SVD-Det: A Lightweight Framework for Video Forgery Detection Using Semantic and Visual Defect Cues
Abstract
With the rapid proliferation of AI-generated content (AIGC) on multimedia platforms, efficient and reliable video forgery detection has become increasingly important. Existing approaches often rely on either visual artifacts or semantic inconsistencies, but suffer from high computational costs, limiting their deployment at scale. In this work, we propose SVD-Det, a lightweight and efficient pipeline that leverages both semantic and Visual Defect cues to detect forged videos. SVD-Det fuses spatiotemporal representations from raw RGB frames and compression-induced distortions using a 3D-Swin Transformer, and augments semantic understanding via CLIP-based embeddings.
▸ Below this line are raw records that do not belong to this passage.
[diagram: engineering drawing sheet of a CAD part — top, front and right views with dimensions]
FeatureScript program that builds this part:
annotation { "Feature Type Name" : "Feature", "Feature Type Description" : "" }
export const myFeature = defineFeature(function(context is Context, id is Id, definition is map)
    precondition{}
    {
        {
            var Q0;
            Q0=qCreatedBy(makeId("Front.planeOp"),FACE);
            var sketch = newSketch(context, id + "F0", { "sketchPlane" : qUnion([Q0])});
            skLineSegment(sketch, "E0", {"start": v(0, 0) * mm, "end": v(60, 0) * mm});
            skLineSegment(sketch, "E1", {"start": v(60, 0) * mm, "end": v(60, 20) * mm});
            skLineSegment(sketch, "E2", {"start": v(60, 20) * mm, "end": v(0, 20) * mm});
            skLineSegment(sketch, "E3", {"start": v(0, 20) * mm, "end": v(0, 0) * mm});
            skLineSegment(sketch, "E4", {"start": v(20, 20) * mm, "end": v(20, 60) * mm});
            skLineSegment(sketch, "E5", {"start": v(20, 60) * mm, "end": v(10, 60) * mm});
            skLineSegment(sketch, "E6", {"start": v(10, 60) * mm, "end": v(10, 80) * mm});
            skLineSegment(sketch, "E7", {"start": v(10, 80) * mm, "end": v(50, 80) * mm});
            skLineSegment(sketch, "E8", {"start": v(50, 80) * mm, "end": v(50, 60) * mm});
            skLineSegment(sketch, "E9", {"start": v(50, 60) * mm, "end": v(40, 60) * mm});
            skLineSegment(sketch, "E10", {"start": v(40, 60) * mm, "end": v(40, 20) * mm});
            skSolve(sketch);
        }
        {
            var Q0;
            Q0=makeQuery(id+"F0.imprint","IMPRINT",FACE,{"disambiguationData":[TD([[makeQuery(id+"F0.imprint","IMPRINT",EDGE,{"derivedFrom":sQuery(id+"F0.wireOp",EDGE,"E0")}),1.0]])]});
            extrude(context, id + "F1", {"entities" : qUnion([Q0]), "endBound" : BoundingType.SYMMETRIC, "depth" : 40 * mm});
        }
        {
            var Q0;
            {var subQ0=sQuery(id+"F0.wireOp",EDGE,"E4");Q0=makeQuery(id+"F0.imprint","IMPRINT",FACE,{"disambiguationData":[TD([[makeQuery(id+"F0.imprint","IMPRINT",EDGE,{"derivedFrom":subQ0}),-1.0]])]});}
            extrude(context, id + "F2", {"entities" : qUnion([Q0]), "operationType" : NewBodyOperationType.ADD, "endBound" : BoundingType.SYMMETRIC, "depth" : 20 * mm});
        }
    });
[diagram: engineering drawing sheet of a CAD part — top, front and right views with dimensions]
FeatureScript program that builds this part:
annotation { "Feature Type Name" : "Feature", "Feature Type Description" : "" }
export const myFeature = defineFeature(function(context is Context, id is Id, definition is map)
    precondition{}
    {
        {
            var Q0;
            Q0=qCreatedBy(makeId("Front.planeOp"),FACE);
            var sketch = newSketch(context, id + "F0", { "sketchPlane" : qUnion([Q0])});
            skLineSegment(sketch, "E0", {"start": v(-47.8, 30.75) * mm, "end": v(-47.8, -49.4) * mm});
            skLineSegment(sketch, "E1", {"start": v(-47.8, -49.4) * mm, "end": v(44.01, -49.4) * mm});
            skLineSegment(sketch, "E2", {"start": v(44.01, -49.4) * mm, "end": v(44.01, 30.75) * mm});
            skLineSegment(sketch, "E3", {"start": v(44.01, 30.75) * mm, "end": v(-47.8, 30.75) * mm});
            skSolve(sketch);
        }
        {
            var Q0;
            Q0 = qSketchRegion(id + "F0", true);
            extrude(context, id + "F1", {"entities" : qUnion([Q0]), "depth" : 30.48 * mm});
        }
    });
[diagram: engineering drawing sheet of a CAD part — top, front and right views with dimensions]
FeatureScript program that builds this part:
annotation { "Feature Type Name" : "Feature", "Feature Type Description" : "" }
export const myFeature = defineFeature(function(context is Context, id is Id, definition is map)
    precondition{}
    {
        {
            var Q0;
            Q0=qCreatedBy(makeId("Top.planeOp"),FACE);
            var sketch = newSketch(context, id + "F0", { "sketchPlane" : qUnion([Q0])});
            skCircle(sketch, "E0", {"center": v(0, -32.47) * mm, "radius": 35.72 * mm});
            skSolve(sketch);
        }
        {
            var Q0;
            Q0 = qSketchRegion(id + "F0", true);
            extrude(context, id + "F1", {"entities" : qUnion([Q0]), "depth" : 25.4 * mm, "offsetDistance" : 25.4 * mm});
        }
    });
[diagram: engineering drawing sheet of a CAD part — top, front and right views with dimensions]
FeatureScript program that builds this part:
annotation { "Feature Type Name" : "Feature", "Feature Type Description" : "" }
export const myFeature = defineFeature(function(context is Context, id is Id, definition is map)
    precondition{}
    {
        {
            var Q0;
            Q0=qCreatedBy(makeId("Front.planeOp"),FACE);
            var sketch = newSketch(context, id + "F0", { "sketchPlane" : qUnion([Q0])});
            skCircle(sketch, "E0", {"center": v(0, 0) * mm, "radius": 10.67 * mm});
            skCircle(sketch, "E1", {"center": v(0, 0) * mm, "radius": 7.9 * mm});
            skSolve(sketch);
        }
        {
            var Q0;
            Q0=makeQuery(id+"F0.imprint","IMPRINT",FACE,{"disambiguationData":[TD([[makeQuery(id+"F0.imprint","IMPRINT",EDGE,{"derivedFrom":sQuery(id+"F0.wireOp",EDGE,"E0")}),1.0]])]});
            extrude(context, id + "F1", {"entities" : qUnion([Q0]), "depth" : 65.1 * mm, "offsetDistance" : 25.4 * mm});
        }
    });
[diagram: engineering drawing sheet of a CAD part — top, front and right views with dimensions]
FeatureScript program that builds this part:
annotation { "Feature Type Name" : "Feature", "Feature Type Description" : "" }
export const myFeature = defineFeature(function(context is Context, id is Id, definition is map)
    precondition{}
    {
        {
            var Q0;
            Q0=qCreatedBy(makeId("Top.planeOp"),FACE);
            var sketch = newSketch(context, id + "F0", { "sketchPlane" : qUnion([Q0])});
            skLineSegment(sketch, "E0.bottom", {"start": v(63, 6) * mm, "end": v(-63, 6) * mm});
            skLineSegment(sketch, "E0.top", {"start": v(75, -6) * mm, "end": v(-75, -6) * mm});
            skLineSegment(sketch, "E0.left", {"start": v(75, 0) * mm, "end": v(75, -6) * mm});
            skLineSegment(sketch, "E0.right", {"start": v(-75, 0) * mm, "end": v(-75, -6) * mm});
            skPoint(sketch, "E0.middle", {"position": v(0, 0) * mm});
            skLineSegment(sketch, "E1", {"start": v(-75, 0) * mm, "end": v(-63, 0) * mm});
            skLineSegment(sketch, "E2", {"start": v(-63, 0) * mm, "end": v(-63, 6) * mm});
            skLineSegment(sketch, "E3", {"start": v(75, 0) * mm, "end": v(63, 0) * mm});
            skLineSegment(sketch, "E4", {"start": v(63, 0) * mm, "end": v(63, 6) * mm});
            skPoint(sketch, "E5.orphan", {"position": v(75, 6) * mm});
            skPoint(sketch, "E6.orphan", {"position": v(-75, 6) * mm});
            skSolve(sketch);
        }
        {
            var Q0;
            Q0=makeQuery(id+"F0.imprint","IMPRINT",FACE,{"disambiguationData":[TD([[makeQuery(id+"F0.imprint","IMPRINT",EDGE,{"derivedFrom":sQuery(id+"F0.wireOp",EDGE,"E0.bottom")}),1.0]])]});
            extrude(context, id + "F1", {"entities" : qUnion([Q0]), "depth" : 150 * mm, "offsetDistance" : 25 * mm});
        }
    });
To integrate these heterogeneous modalities, we introduce Domain-Query Attention (DoQA), a novel attention mechanism that hierarchically aggregates spatial and temporal features. Experiments across seven video generation domains demonstrate that SVD-Det not only achieves state-of-the-art detection performance but also reduces model size and inference time by over 97% and 98%, respectively, compared to LMM-based baselines. Our results highlight the practicality and robustness of SVD-Det for scalable AIGC detection in real-world scenarios.